Александра I сопровождали Константин Павлович, Беннигсен, министр иностранных дел барон Будберг, князь Лобанов-Ростовский и генерал-адъютанты Ливен и Уваров. Беседы же Наполеона и Александра происходили один на один. Они обедали, катались верхом, гуляли по берегам Немана, обменивались сувенирами и клятвами во взаимном уважении и совершеннейшей искренности, а в это время их дипломаты Талсйран и Куракин готовили текст договора, существенно влиявшего на всю систему международных отношений в Европе.

7 июля мирный договор между Францией и Россией был подписан. По нему Пруссия теряла около половины территории и населения. Ее земли по левому берегу Эльбы переходили к Вестфальскому королевству, вновь созданному и отданному под протекторат Франции. Город Котбус с прилегающими к тему землями передавался Саксонии, Данциг, захваченный Пруссией в 1793 г., объявлялся вольным городом. Белосток передавался России.

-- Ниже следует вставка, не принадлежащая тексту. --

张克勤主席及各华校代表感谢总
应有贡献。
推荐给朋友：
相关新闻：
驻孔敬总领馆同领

Все остальные земли, оказавшиеся под скипетром прусских королей в связи с разделами Польши, образовывали Варшавское герцогство - вассальное государство в системе империи Наполеона, связанное унией с Саксонией. Александр I обязался признать изменения политической карты Европы, произведенные Наполеоном, и обещал быть посредником в мирных переговорах Франции с Англией.

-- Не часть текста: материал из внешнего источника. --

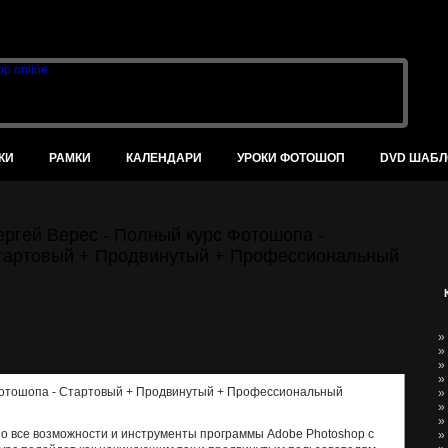
В
КИ
РАМКИ
КАЛЕНДАРИ
УРОКИ ФОТОШОП
DVD ШАБ
ергей Верес - Полный курс Фотошопа -
тартовый + Продвинутый + Профессиональный
»
»
»
»
»
»
»
о все возможности и инструменты программы Аdobe Photoshop с
»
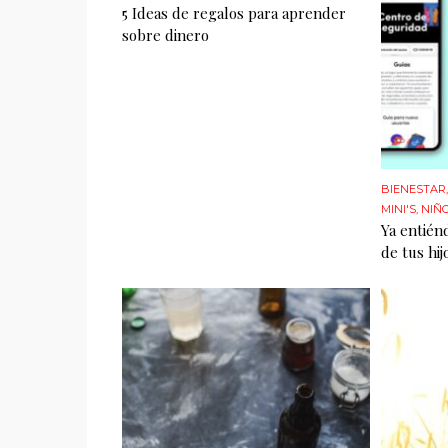
5 Ideas de regalos para aprender
sobre dinero
BIENESTAR
MINI'S
,
NIÑ
Ya entién
de tus hij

Отдельные статьи касались положения, сложившегося в Средиземноморье. Александр I признавал суверенитет Франции над Ионическими островами и обещал отозвать в Россию находящийся там русский флот.

Встречные уступки Наполеона были гораздо скромнее. Он брал обязательство восстановить герцогства Саксен-Кобургское, Мекленбург-Шверинское и Ольденбургское, принадлежащие родственникам Александра I по женской линии, и выплатить денежные компенсации некоторым германским князьям.